ASSIGNMENT
Locate the lines of the listing below that hold "участников", then copy each of them.

DATA SHOWN
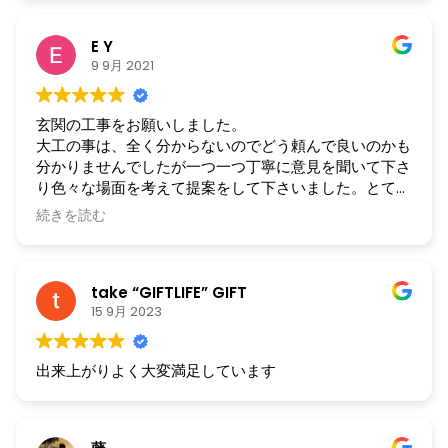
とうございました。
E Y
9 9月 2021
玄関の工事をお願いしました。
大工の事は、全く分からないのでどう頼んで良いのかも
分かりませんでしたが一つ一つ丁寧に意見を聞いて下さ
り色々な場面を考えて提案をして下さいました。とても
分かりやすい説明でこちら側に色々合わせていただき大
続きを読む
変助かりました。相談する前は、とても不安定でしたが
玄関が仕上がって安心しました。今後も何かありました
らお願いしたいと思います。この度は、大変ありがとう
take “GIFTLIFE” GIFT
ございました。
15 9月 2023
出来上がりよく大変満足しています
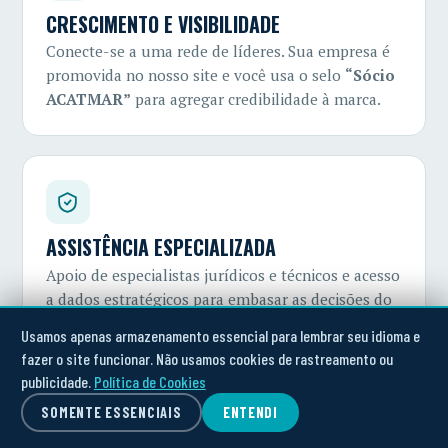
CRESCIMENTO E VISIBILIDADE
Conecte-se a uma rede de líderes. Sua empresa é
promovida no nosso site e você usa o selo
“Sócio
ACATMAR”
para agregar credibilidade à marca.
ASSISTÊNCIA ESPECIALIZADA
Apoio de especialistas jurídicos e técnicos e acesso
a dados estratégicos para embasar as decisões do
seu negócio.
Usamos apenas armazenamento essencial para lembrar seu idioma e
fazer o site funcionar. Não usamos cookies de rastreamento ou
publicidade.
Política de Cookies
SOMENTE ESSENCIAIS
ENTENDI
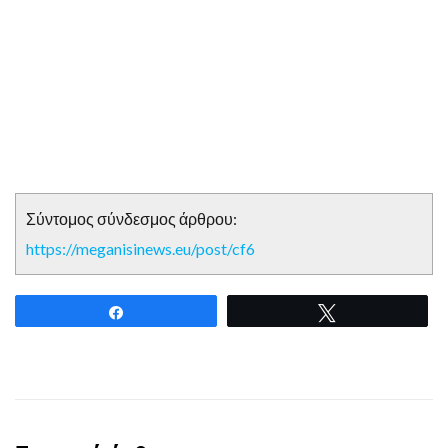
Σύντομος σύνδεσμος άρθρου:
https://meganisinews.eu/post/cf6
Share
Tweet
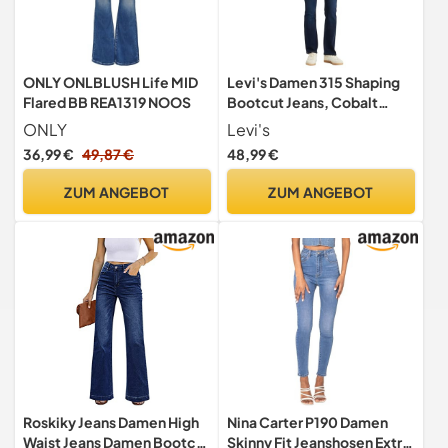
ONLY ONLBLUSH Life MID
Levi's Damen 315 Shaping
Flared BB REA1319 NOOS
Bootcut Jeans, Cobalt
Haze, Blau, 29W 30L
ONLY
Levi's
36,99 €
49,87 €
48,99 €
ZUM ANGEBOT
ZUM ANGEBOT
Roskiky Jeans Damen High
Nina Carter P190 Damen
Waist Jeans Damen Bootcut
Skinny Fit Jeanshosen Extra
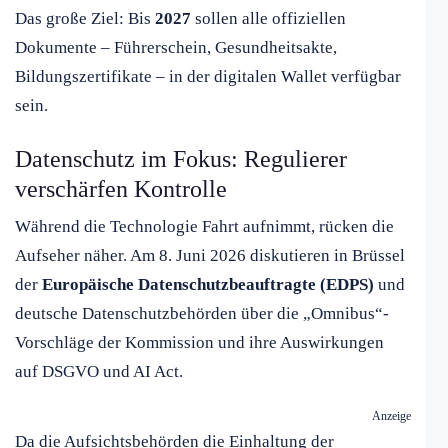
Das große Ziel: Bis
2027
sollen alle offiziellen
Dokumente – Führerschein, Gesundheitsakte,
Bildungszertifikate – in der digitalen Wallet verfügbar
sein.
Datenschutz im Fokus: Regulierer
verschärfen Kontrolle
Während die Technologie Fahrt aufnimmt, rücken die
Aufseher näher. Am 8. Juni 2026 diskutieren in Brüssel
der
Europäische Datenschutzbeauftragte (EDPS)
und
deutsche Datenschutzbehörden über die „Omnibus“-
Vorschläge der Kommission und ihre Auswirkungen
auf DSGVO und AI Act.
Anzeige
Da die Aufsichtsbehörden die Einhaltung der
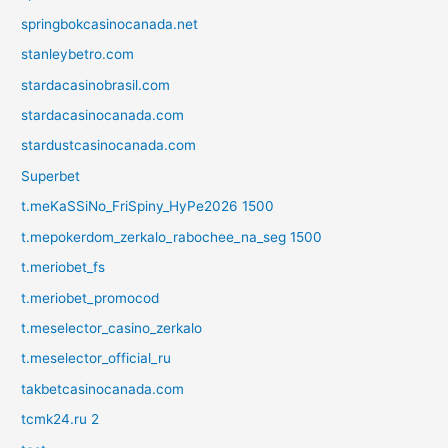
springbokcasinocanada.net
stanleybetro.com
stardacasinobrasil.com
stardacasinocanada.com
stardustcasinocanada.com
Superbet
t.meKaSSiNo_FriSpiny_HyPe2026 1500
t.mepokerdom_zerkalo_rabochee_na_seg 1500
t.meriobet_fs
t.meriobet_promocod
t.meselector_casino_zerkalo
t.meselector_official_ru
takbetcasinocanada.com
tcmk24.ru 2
...
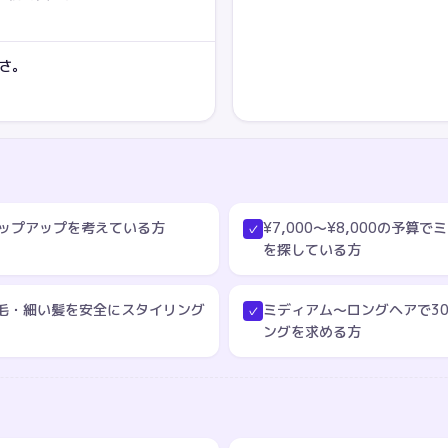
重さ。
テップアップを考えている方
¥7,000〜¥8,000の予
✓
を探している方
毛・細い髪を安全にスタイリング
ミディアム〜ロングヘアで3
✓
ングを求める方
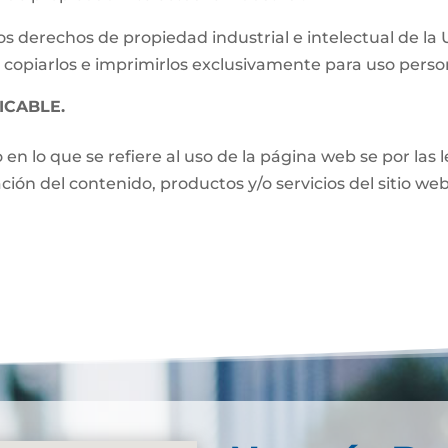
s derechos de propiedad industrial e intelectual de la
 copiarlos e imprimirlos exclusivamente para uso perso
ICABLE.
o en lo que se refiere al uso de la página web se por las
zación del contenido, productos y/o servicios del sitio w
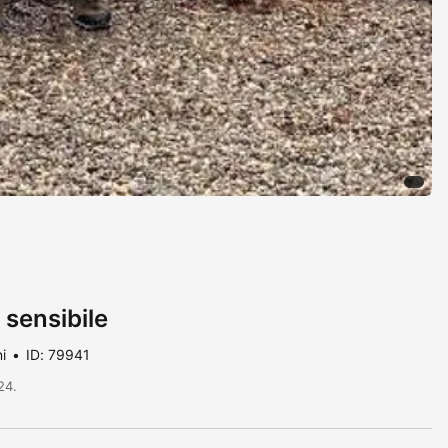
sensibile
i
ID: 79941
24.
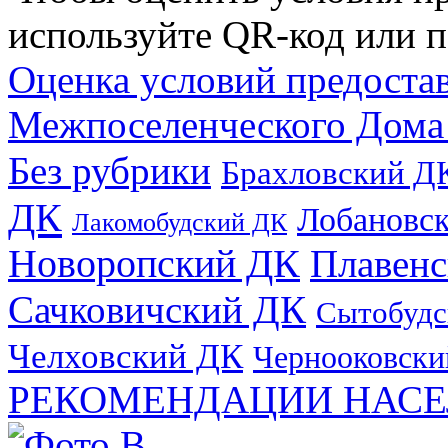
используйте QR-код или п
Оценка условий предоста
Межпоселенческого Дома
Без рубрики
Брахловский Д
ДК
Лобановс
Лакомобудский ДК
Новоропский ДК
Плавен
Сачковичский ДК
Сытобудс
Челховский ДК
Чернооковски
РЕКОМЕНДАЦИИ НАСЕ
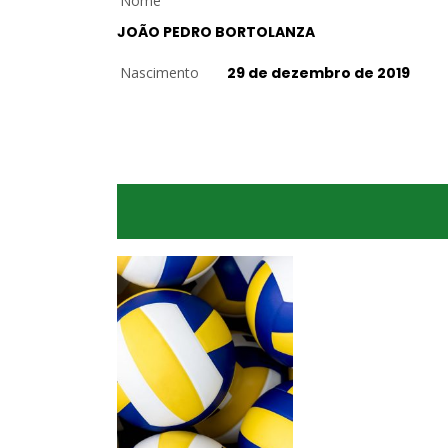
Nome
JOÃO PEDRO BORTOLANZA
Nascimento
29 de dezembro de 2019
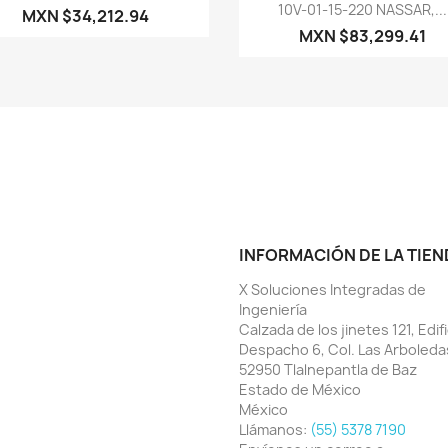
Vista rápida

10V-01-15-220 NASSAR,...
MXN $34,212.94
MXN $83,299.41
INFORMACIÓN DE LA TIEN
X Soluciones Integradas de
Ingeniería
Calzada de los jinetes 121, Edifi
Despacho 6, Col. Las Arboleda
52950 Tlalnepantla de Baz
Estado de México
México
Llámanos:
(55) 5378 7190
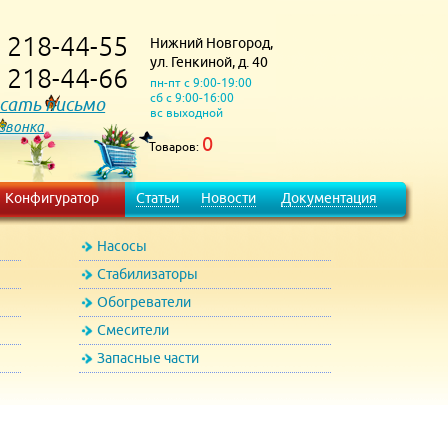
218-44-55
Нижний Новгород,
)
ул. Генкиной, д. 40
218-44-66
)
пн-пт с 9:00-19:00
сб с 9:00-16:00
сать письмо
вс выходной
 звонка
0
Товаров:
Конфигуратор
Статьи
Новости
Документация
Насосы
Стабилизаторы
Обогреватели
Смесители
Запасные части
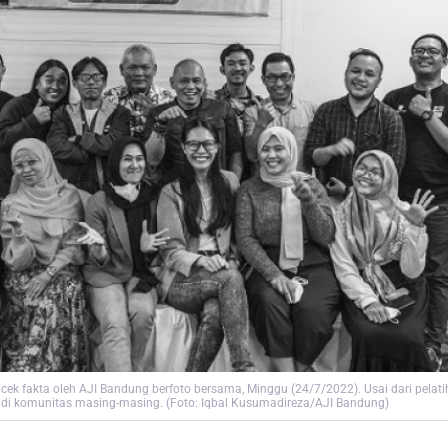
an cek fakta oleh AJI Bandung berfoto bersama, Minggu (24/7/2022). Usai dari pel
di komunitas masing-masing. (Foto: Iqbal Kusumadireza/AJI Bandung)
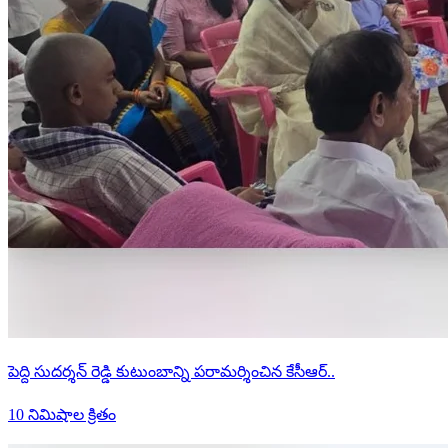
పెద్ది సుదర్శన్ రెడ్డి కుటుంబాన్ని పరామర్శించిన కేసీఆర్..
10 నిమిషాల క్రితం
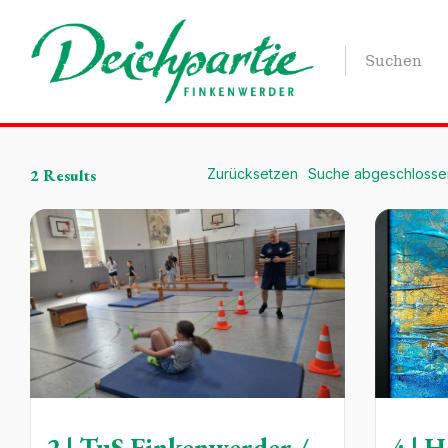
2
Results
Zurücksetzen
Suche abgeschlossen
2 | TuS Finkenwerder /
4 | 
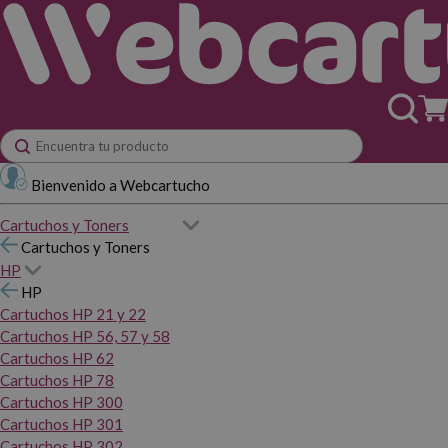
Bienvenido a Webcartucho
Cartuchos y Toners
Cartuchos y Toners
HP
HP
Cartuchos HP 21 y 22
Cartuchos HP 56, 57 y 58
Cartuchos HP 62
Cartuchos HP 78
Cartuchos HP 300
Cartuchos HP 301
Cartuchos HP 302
* * *
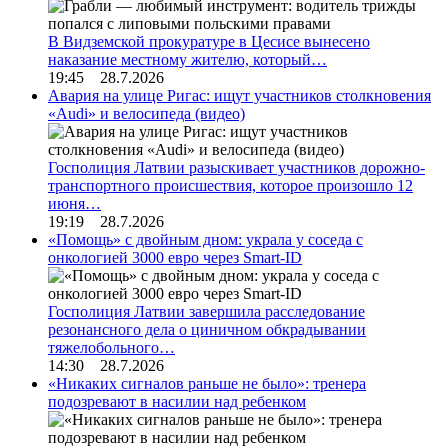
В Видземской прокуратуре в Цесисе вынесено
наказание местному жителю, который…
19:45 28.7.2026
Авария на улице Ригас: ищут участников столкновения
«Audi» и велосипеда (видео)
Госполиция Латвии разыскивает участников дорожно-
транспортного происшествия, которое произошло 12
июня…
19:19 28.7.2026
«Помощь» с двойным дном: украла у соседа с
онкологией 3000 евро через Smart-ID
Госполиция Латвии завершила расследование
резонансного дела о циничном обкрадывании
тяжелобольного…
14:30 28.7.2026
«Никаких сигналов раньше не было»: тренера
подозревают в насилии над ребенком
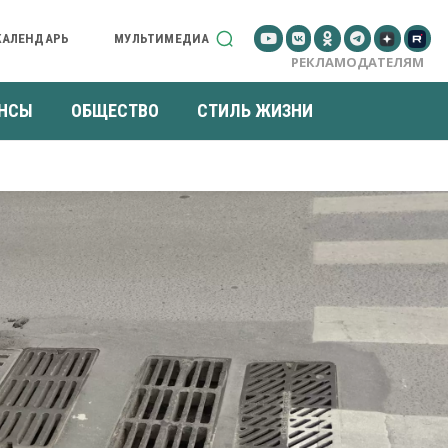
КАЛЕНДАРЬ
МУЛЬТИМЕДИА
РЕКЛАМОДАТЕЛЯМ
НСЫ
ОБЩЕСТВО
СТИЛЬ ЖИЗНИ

REPLY TO THE TASK
Авария на улице Ригас: ищут участников столкновения
Госполиция Латвии разыскивает участников дорожно-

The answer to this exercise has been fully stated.